During a press briefing on Monday, Kerry said that Assad could avoid American air strikes by giving up all his chemical weapons within a week. Within hours, the State Department was forced to walk Kerry's new red line back with the claim that he was making a "rhetorical argument about the impossibility and unlikelihood of Assad turning over chemical weapons he has denied he used."
It seems, then, reasonable to conclude that Kerry spoke out of turn. Kerry was not authorized to offer Syria an "out" or a new ultimatum. But Kerry's hypothetical hyperbole appears to have already backfired.
In an obvious desire to make Kerry pay for his flub and throw a wrench in Obama's determination to go to war with Syria, Putin has seized upon Kerry's hypothetical and called on Syria to accept Kerry's offer and turn over all of its chemical weapons. No one believes Assad would ever willingly give up his chemical weapons, but should he agree to an offer the Obama administration did not mean to make, it could stall American action for weeks and even months.

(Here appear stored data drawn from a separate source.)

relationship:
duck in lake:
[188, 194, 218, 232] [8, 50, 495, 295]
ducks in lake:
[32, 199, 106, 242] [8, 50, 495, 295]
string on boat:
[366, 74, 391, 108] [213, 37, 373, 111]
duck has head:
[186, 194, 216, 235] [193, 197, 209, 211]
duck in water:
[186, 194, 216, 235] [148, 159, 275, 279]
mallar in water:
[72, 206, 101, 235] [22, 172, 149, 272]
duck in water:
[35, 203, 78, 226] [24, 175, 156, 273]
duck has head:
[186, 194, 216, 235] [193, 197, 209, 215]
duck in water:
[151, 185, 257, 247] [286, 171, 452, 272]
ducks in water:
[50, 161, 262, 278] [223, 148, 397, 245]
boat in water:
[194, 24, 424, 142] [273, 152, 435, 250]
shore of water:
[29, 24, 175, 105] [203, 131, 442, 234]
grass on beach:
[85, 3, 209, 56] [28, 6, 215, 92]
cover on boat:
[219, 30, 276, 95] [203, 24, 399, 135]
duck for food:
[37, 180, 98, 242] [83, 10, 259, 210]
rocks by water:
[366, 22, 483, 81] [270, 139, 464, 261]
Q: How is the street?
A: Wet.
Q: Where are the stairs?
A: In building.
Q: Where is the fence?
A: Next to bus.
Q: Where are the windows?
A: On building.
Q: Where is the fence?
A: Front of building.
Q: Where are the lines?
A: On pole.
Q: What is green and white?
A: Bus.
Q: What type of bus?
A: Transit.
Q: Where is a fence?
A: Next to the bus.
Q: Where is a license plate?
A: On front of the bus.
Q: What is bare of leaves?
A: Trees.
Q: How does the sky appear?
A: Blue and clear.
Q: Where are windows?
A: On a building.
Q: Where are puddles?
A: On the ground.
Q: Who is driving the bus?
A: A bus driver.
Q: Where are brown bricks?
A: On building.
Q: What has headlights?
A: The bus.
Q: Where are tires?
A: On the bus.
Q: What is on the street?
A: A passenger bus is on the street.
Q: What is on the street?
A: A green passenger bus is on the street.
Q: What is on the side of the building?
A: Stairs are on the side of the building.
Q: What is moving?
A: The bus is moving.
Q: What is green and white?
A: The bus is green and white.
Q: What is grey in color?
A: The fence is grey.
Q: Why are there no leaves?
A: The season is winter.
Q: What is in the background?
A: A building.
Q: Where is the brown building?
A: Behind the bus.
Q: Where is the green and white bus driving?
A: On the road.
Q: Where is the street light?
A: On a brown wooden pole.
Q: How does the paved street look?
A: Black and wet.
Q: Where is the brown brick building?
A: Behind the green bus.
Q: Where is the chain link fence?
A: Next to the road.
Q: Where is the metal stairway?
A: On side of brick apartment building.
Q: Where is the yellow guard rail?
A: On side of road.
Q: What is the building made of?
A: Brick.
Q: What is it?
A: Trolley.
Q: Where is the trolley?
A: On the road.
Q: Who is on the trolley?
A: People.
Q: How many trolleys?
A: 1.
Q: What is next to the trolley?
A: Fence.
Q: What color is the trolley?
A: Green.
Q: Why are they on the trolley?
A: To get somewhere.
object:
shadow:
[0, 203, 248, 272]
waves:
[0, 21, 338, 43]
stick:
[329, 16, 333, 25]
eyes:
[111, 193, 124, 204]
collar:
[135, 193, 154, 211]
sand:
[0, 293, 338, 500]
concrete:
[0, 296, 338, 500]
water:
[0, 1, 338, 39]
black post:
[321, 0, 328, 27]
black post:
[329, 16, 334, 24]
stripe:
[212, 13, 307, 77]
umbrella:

Syria is already warming to the idea.
This complication could be a major blow to all of the Obama administration's prepared plans to punish Assad for using the weapons and to change the balance of power in the ongoing Syrian civil war.  Public opposition to Obama's war is already surging. Weeks or months from now, after the torturous international diplomatic process that no one believes would end with Assad giving up the chemical weapons that keep him in power winds down, it is doubtful Congress or the American public would be ready to stomach a renewed push for war.
But now that Putin has suggested Syria say "yes" to an offer Kerry was sure no one would accept, the Associated Press is reporting that the State Department will take a "hard look" at Russia's proposal.
Just like Obama's unscripted "red line" comment that started this debacle, it looks as though another off-teleprompter administration blunder has shoved America's foreign policy into a corner.